Erasmus +, Deutschland
Fabian, Deutschland

Auch wenn es eine ziemlich Klischee behaftete Idee von einem Frankophilen ist, wollte ich immer einmal in meinem Leben in Paris gelebt haben. Zeit meines Studiums der französischen Philologie und Germanistik an der Universität Potsdam ergab sich durch die Teilnahme am Erasmus-Programm für mich die Möglichkeit, dieses Vorhaben auch in die Tat umzusetzen.


Die Organisation des Aufenthaltes soll heißen von der administrativen Seite der Universität Potsdam aus gesehen, verlief zunächst sehr gut. Ich bewarb mich für Paris und bekam relativ schnell eine Zusage für einen Studienplatz an der Université Paris Ouest Nanterre La Défense (Paris X). Zuerst war ich natürlich sehr glücklich, dass mein Traum doch wahr werden sollte und begann mit der Wohnungssuche und dem Beschaffen der im Ausland benötigten Papiere. Schnell merkte ich dann aber, dass der Pariser Wohnungsmarkt, um ehrlich zu sein, sehr anstrengend ist. Nachdem ich, grob gefasst, drei Monate lang über sämtliche Internetseiten versuchte, eine Wohnung zu finden und mir die Pariser Universität immer noch keine Rückmeldung gegeben hatte, ob ich ein Zimmer im Studentenwohnheim bekommen könnte, geriet ich allmählich in Panik.  Auch der Druck seitens der Universität Potsdam auf Paris X Nanterre, veranlasste keinerlei Ergebnisse. Glücklicherweise, hatte ich eine Bekannte in Paris, bei der ich für die ersten zwei Wochen unterkommen konnte. Es ist prinzipiell, so meine Erfahrung, am besten, in Paris vor Ort nach einer Wohnung zu suchen.


Ich fuhr also nach Paris und stellte mich im Pariser Erasmusbüro vor, wo man mir zunächst mitteilte, dass man mir leider keine Unterkunft im Studentenheim anbieten könnte, da für das Studienjahr 2011/12 zu viele Erasmus-Studenten für zu wenig Zimmer angemeldet seien. Nach einer Woche sollte ich dann doch Glück haben und konnte ein selbst gefundenes Studio im sechsten Arrondissement beziehen. Von nun an konnte ich endlich beginnen, das Pariser Leben zu genießen und  mich auch auf die Kurse, welche ich an der Universität belegt hatte, konzentrieren.


Dass die Organisation des Studiums an französischen Universitäten anders als die in Deutschland verlief, dessen war ich mir bereits bewusst.
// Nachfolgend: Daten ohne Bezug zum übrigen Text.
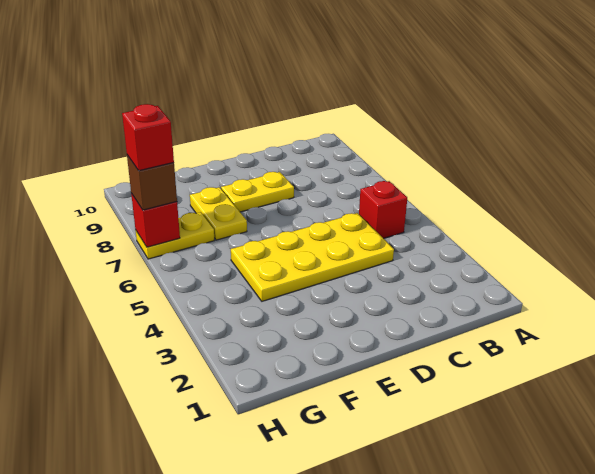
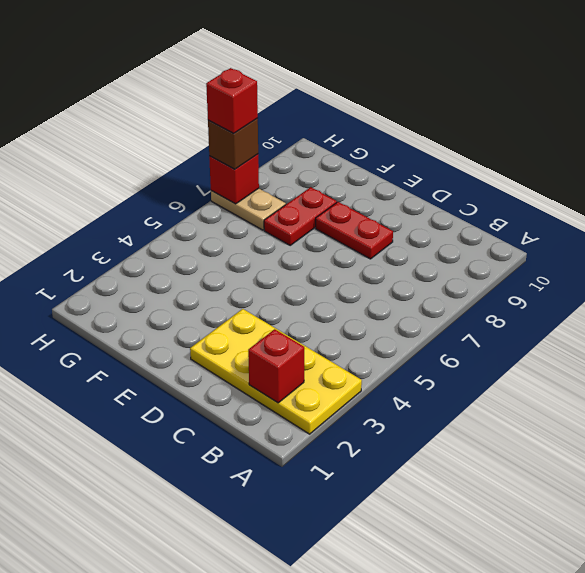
red 1x1 brick [359,181,407,239] -> red 1x1 brick moved to [248,329,304,403]
yellow 2x4 plate [231,213,394,301] -> yellow 2x4 plate moved to [190,309,362,434]
yellow 1x2 plate [221,172,294,212] -> red 1x2 plate [316,202,393,259]
yellow 1x2 plate [190,187,247,240] -> red 1x2 plate [264,187,337,245]
yellow 1x2 plate [136,212,215,259] -> tan 1x2 plate [211,188,286,230]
Trotzdem war es unglaublich interessant, teilweise genauer und tiefgründiger als bei uns zu Lande, mit meinem Studium der „lettres modernes“ in die französische Literaturwissenschaft einzutauchen. Besonders interessant war es in einigen Kursen mit den Pariser Mitstudierenden vergleichend ein typisch deutsches Referat mit einem anschließenden „exposé à la française“  zu halten. So konnte man sich gegenseitig ganz neue und verschiedene Arbeits- und Interpretationsansätze zeigen.


Durch das Erasmus-Programm, aber auch generell an der Universität, habe ich recht schnell viele Leute kennengelernt und auch einige neue Freunde gewonnen, mit denen ich mein Semester genießen konnte und auch teilweise heute noch in Kontakt stehe.


Das Leben in Paris hat natürlich viele gute Seiten, doch muss ich persönlich sagen, dass es nicht meinem Wunschleben entspricht. Von außen ist Paris eine wunderschöne Stadt und hat sowohl kulturell aus ausgehtechnisch allerhand zu bieten, doch gestaltet sich das alltägliche Leben oft als sehr teuer und stressig. Es ist eine Erfahrung, die ich nicht missen möchte und die mir für mein Studium und für mich selbst sehr viel gebracht hat.


Nun möchte ich in meinem Master abermals ein Semester oder zwei in Frankreich verbringen, allerdings in einer anderen Stadt. Allen, die Erasmus in Paris machen wollen, empfehle ich generell, sich vorher über die Kosten bewusst zu werden und im Hinterkopf zu behalten, dass Paris zwar die Hauptstadt ist, sich das französische „savoir-vivre“ aber sehr wahrscheinlich eher in anderen Regionen manifestiert.